=== TASK ITEM ===
Look through the data below. Show each line where the string "pixels" occurs.
——————
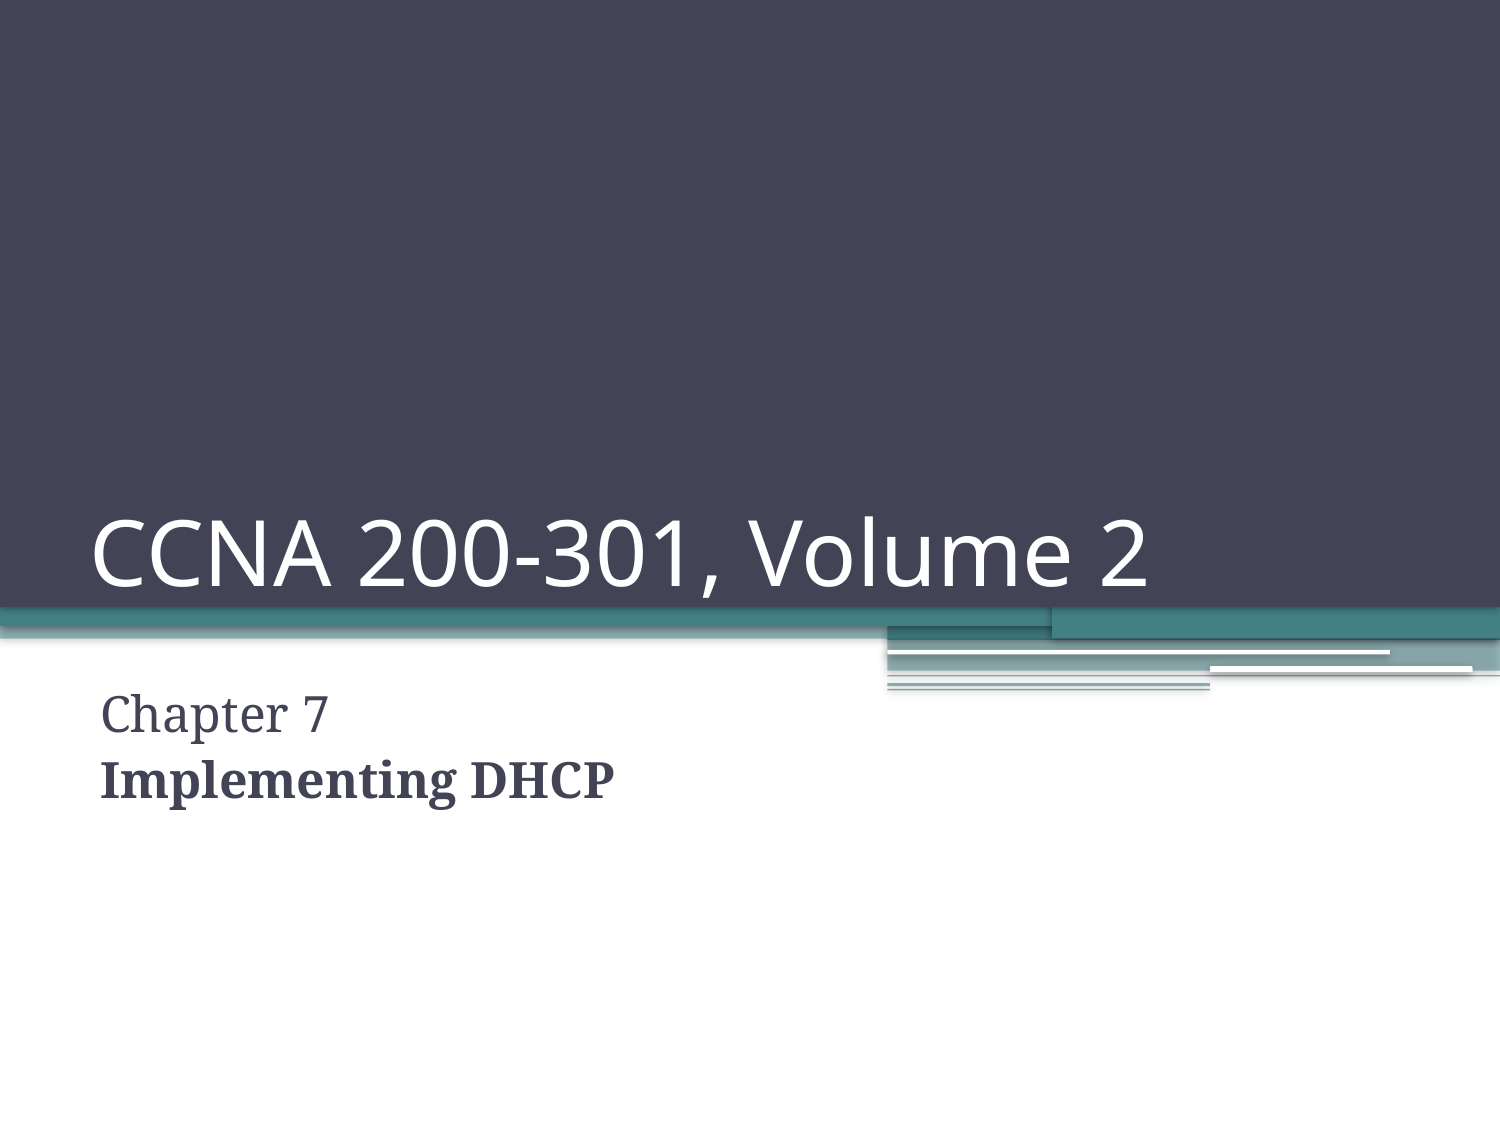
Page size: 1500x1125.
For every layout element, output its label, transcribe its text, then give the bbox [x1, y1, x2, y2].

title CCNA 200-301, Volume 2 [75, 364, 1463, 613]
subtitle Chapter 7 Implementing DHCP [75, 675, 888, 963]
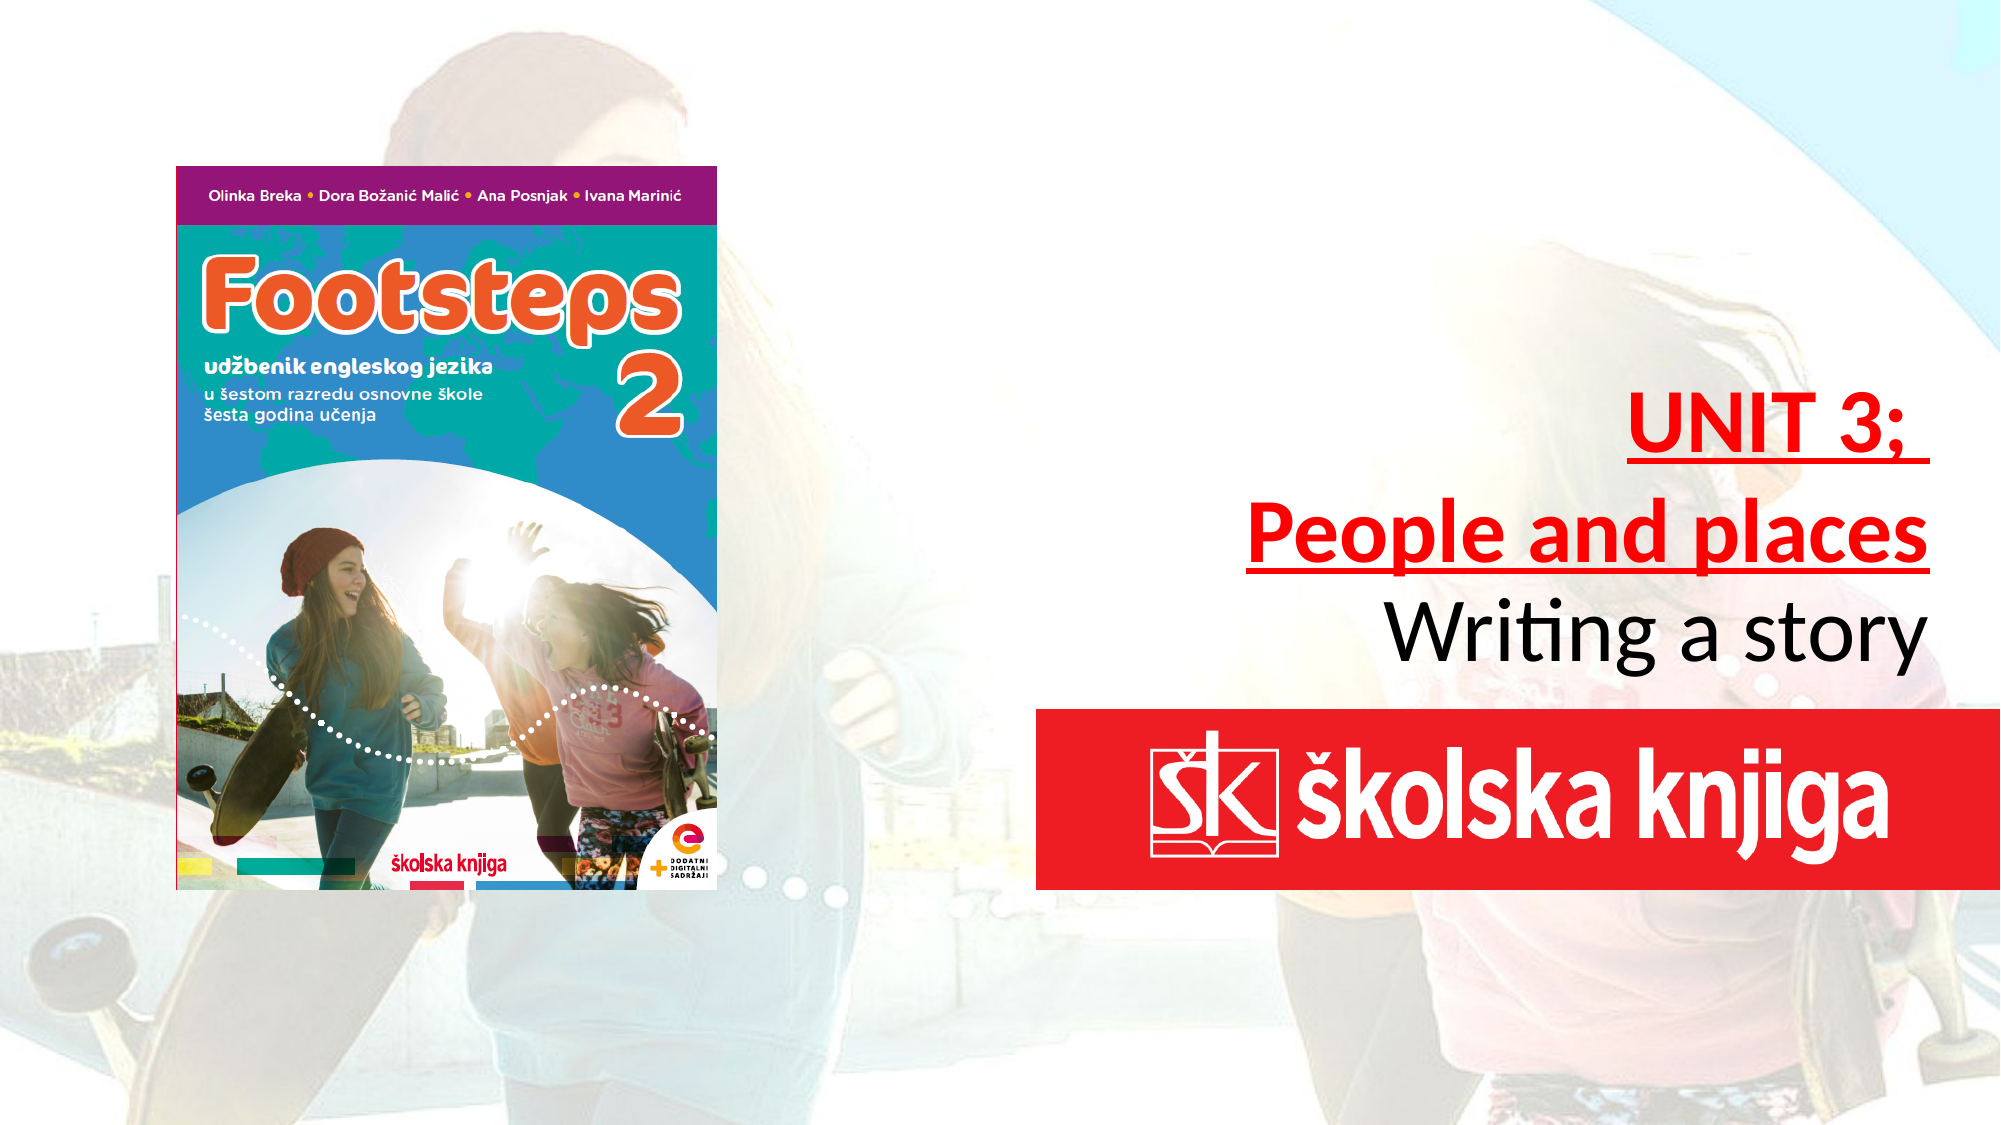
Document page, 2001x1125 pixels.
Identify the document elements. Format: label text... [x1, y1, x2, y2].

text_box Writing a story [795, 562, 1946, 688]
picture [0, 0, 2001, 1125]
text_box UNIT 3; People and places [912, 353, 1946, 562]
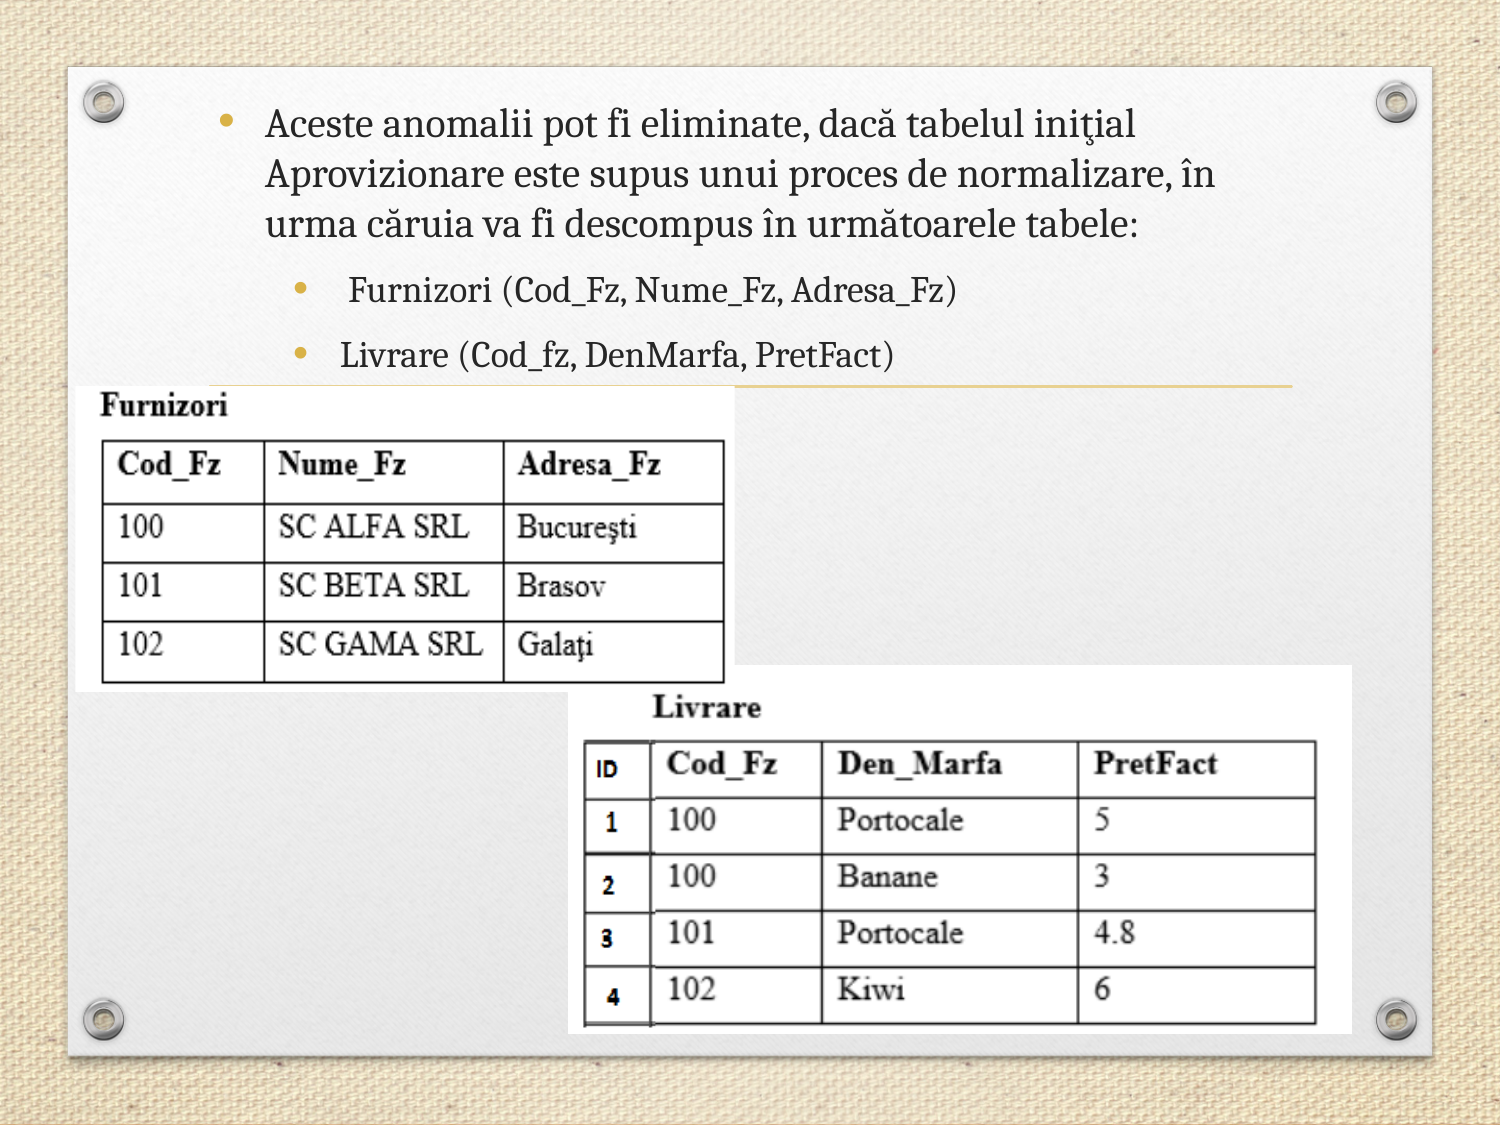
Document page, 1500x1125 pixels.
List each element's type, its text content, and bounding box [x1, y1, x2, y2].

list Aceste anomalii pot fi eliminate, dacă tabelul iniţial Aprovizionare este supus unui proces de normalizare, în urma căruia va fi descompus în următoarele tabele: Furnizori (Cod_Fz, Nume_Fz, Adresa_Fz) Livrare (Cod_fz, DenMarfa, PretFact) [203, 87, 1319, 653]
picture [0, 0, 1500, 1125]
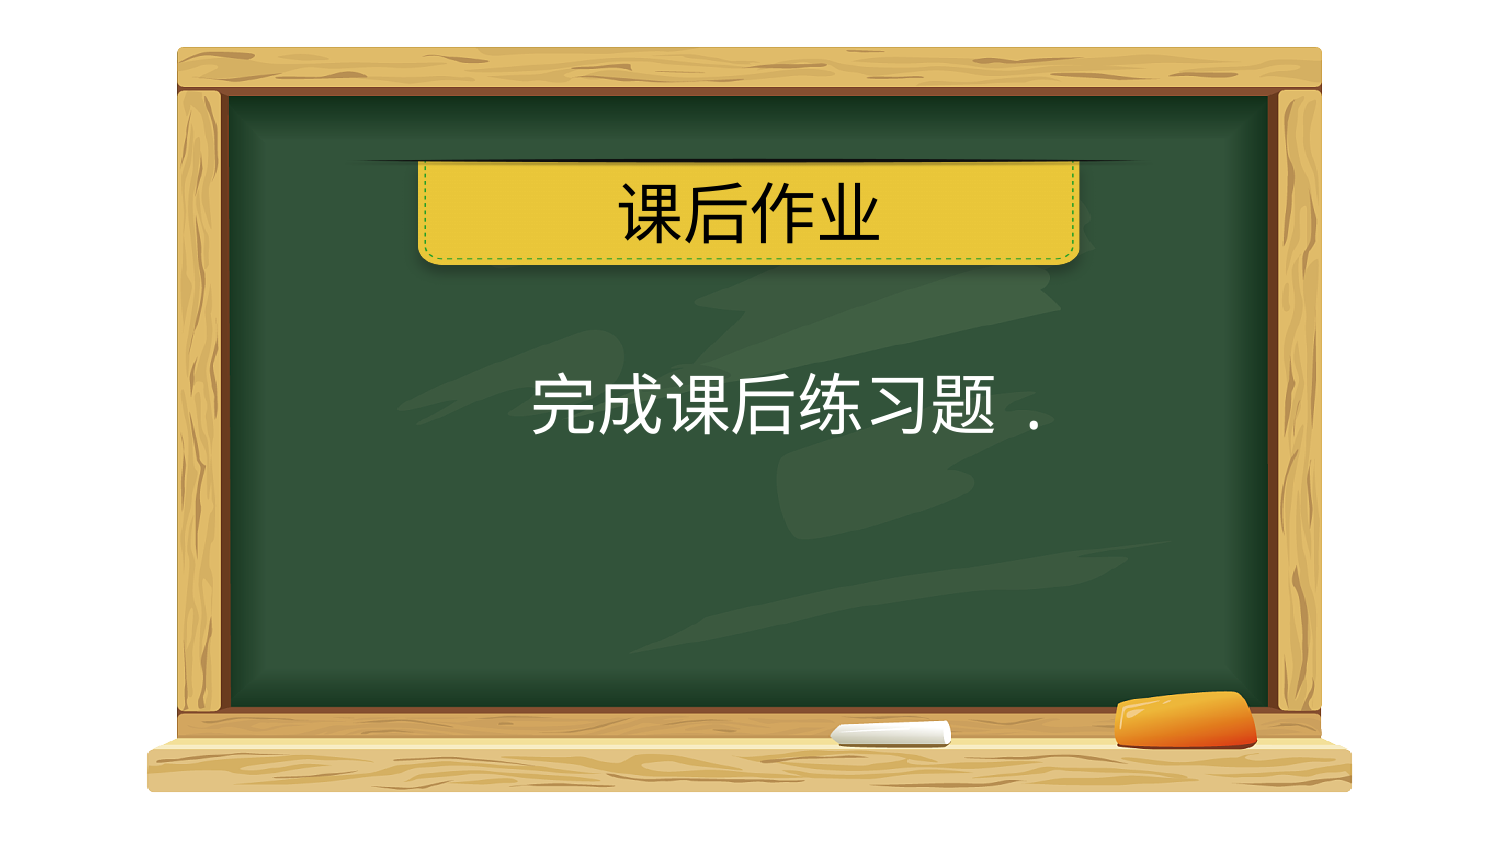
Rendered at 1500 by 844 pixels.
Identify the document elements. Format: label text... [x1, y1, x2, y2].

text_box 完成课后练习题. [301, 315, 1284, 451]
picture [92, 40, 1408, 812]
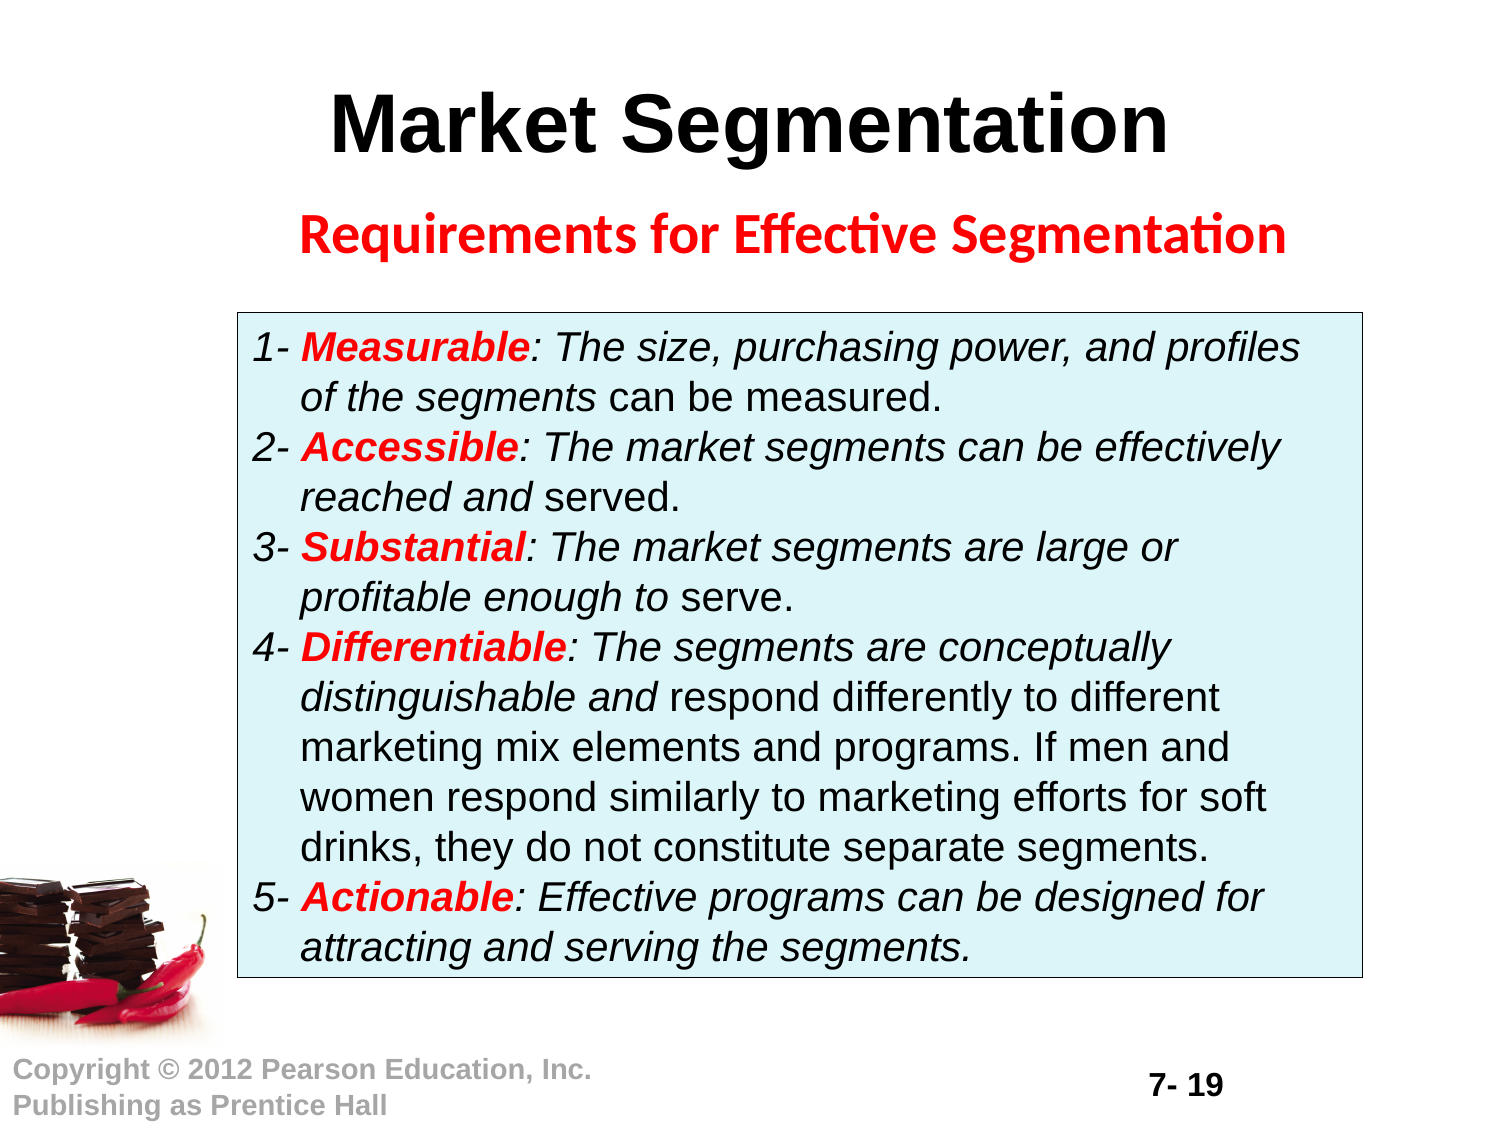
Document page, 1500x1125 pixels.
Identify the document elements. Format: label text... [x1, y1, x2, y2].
——————
=== REPLY ===
Document page, 2001x1125 pixels.
Document page, 1500x1125 pixels.
Rendered at 1500 by 844 pixels.
Document page, 1500x1125 pixels.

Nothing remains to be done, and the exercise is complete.